Cynthia McCall-Brantley (NCAS ’14) remembers the sweltering hot day in early June, at the Korona Community School in the Himo region of Tanzania. Along with seven other Rutgers University-Newark students and staff, she rolled up her sleeves and got to work, helping parents and community members build a dormitory for the school.
“They were making cement with a mixer but brought up all the gravel and water from a nearby river, and they were doing this with no running water or electricity,” says McCall-Brantley. “There were men, and also many women. We got right in there with them. It was an amazing experience.”
McCall-Brantley, a psychology and sociology major, took part in one of two service-learning trips this summer—one to Tanzania, the other to India—that are part of the International Service Learning and Leadership Exchange (ISSLE), sponsored by RU–N’s Office of Service Learning and Student Development.
ISSLE offers RU–N students unique experiential-learning opportunities that challenge them to collaborate with faculty, student leaders, and community organizers who are actively working to create social, political, and economic change around the globe.
During the 10-day intensive trips, students hear talks on the history, culture, and public policy of their chosen country; meet with local university students; visit with NGOs and community groups; and engage in a wide variety of service projects at local schools, hospitals, halfway houses, orphanages, and other facilities—including a photo project with a Maasai village in Tanzania, and a social-media workshop with a female technology group in India.
Prior to the trips, they raise money to help subsidize their travel, while reaching out to community members and local organizations for goods to donate to the groups they visit. They’re also put through a rigorous orientation program to help prepare them intellectually, mentally and emotionally for the long days they’ll put in and the exposure they’ll have to new people, languages, and cultures.
“We have the students meet with professionals about some issues they’ll be confronting,” says Clayton Walton, Dean of Student Life and Director of the Paul Robeson Center, who leads the trips. “They also go through an important team-building process.”
NCAS students made up nearly half of the 16 students who participated in the trips this summer. Their majors range from sociology and psychology to art, social work and biology.
Amyjaelle Belot, a senior anthropology major and biology minor from Trenton, N.J., went on the India trip, which she calls a life-changing experience.
As a member of many campus organizations and student director for Student Health Advocates, which works under RU-N Health Services, she’s a seasoned campus leader. Dealing with such a diverse student body on social-justice issues, she thought she’d seen it all.
“I realized that the world is much bigger than just the U.S.,” says Belot. “I saw how kids my age in India have it hard—especially women—and often can’t aspire to what they want in life because of the patriarchal and caste systems in place. So, it was great to have an opportunity to make a change in other people’s lives.”
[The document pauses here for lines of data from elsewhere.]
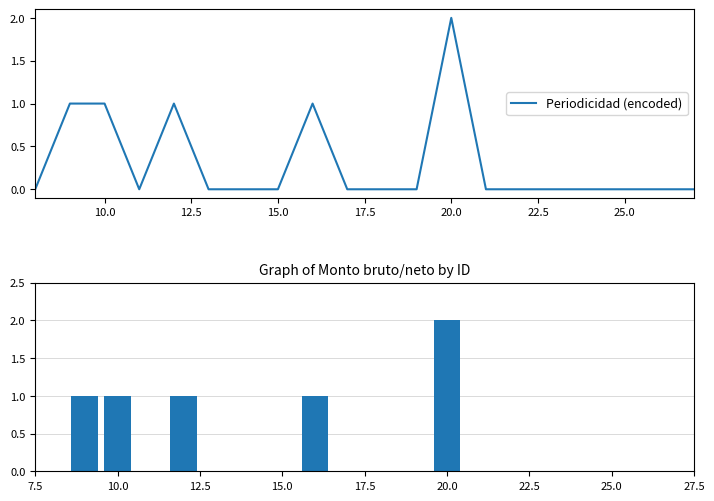

Which category has the highest value in the Periodicidad (encoded) series?

20.0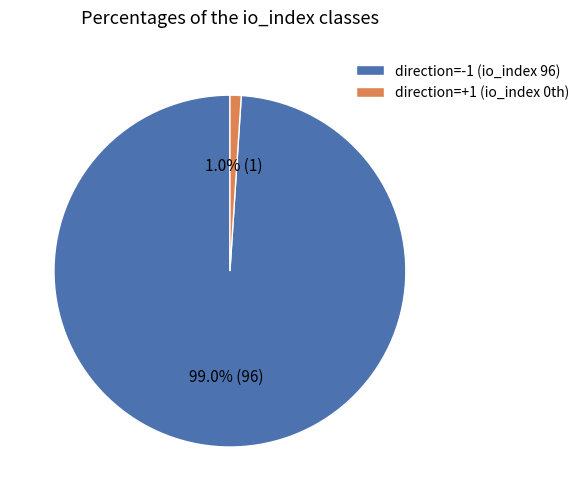

Which category accounts for the majority?

direction=-1 (io_index 96)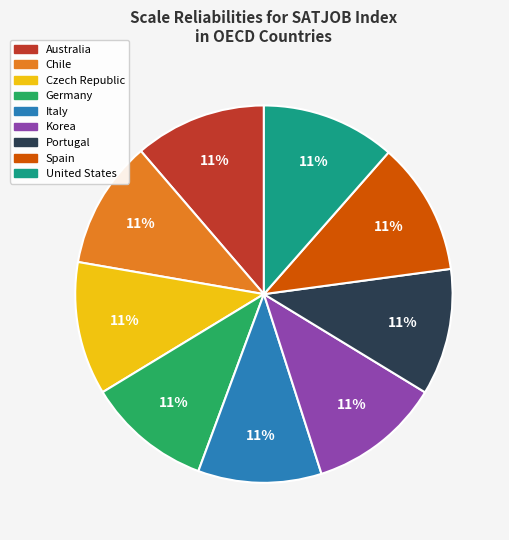

The Germany slice represents 23% of the pie. True or false?

False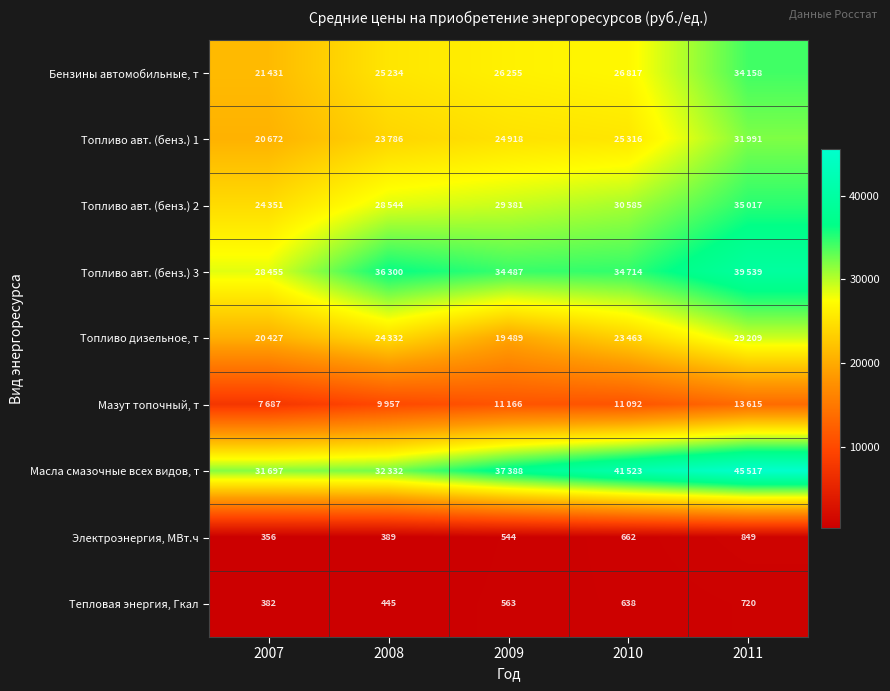

Is it true that Электроэнергия, МВт.ч equals 356 at 2007?

True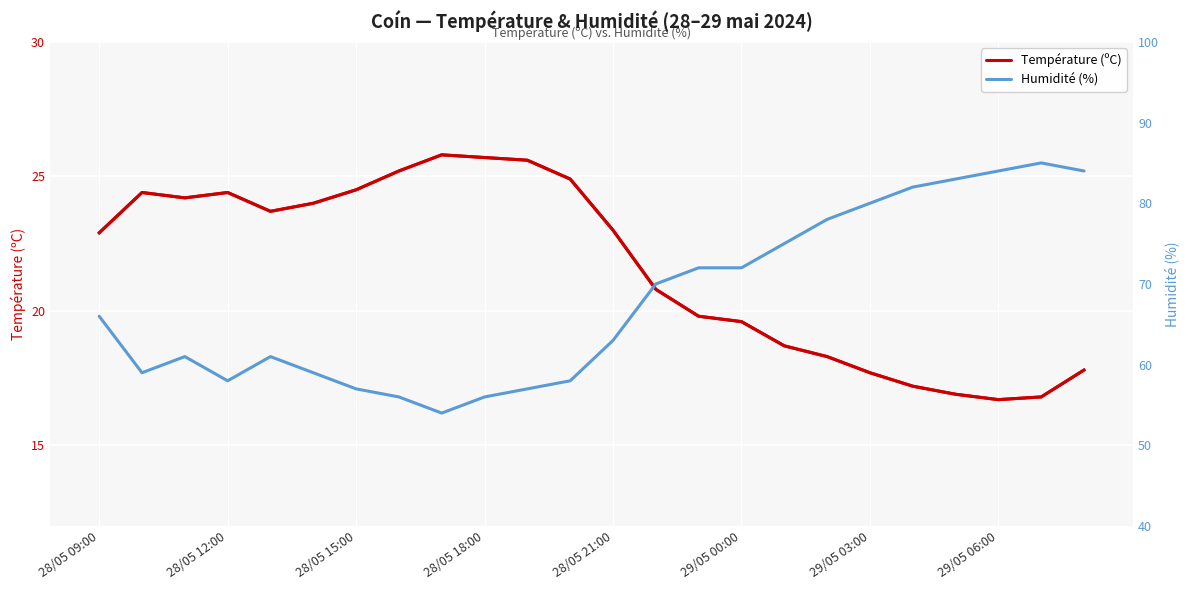

What is the value of the Humidité (%) point at the 15th from the left?

72.0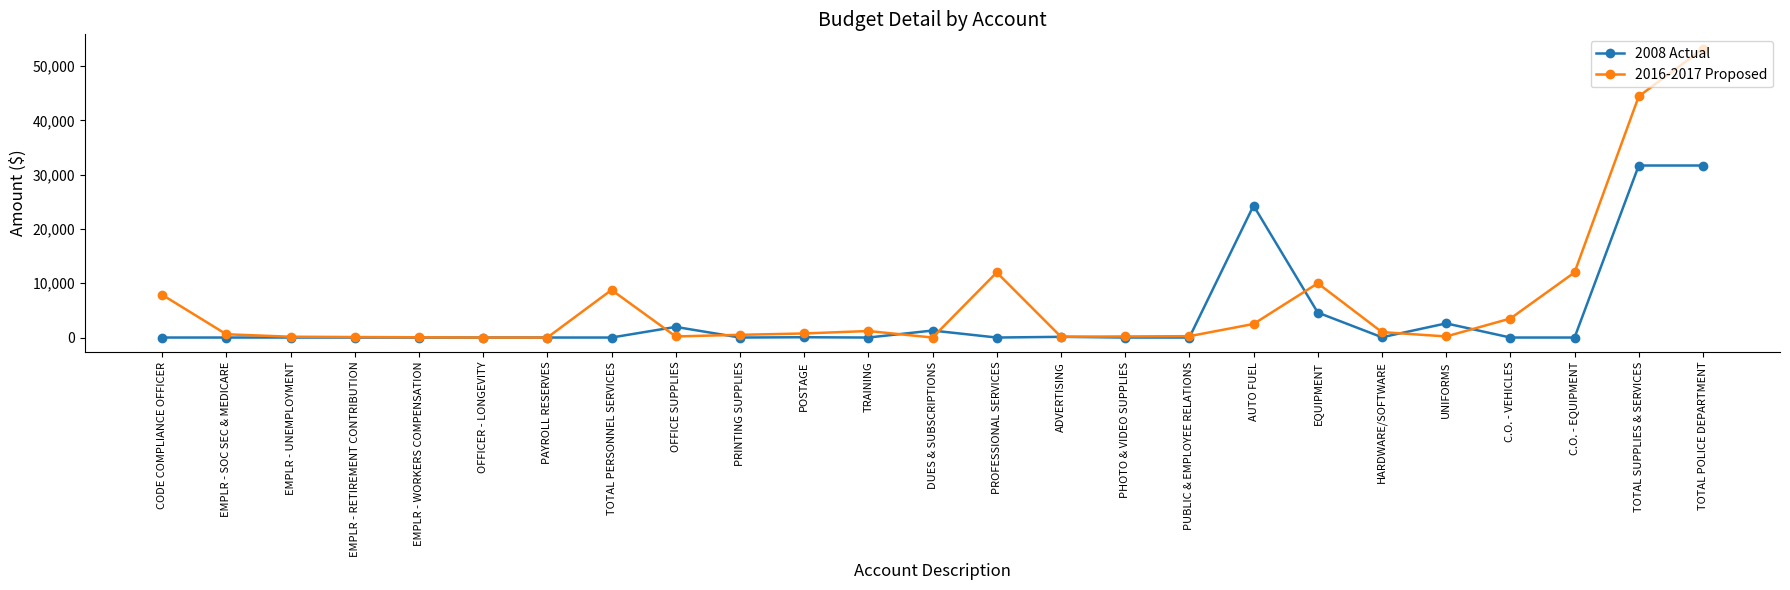

What is the greatest value displayed?

53219.4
In addition to the summer trips to Tanzania and India, Walton’s office ran a six-week trip to Nicaragua over winter break in 2013-2014. During that excursion, five female RU-N students helped install a solar panel at a remote rural maternity clinic whose electricity routinely went out. A winter-break trip for 2014-2015 is in the planning stages now.
The trips require a time-and-energy commitment, along with a financial one.
The six-week excursion runs students $750 without academic credits. The 10-week trips, for which students earn three academic credits, costs them $1,500 plus the tuition fee, totaling $2,700. Students chip away at this cost through scholarships and the funds they raise prior to the trip, and often pay the rest via payment plans set up with the university.
NCAS Senior Associate Dean Sherri-Ann Butterfield has been a Tanzania trip advisor over the years. She says that these international experiences provide lifelong benefits that shape students’ lives both personally and professionally.
“Witnessing our students’ transformation on these trips is some of the most rewarding time I have spent as an educator,” says Butterfield. “ It’s one thing to challenge students’ notions of social inequality and inequity in a classroom, but doing so while at a Tanzanian orphanage or with community groups is completely different. Nothing compares.”
Meanwhile, Walton and his staff have built solid relationships with the organizations they visit, and place a premium on continuity. They have achieved that in Tanzania, which they have been visiting since 2011.
“We want students to feel like they’re going into a community that understands them and what they’re bringing to the table,” Walton says. “We also want to make sustainable change and do capacity building. So, the more we return to these groups, the more impact we can have.”
He also witnesses the transformation students go through first-hand, saying that they benefit from stretching themselves in multiple ways—and inevitably come away with a deeper sense of their own identity and their relationship to rest of world.
McCall-Brantley agrees.
“I would do it again in a heartbeat,” she says. “The opportunity to travel and serve keeps you in touch with who you are, and helps you realize you have the ability to get outside your comfort zone and give. That’s very powerful.”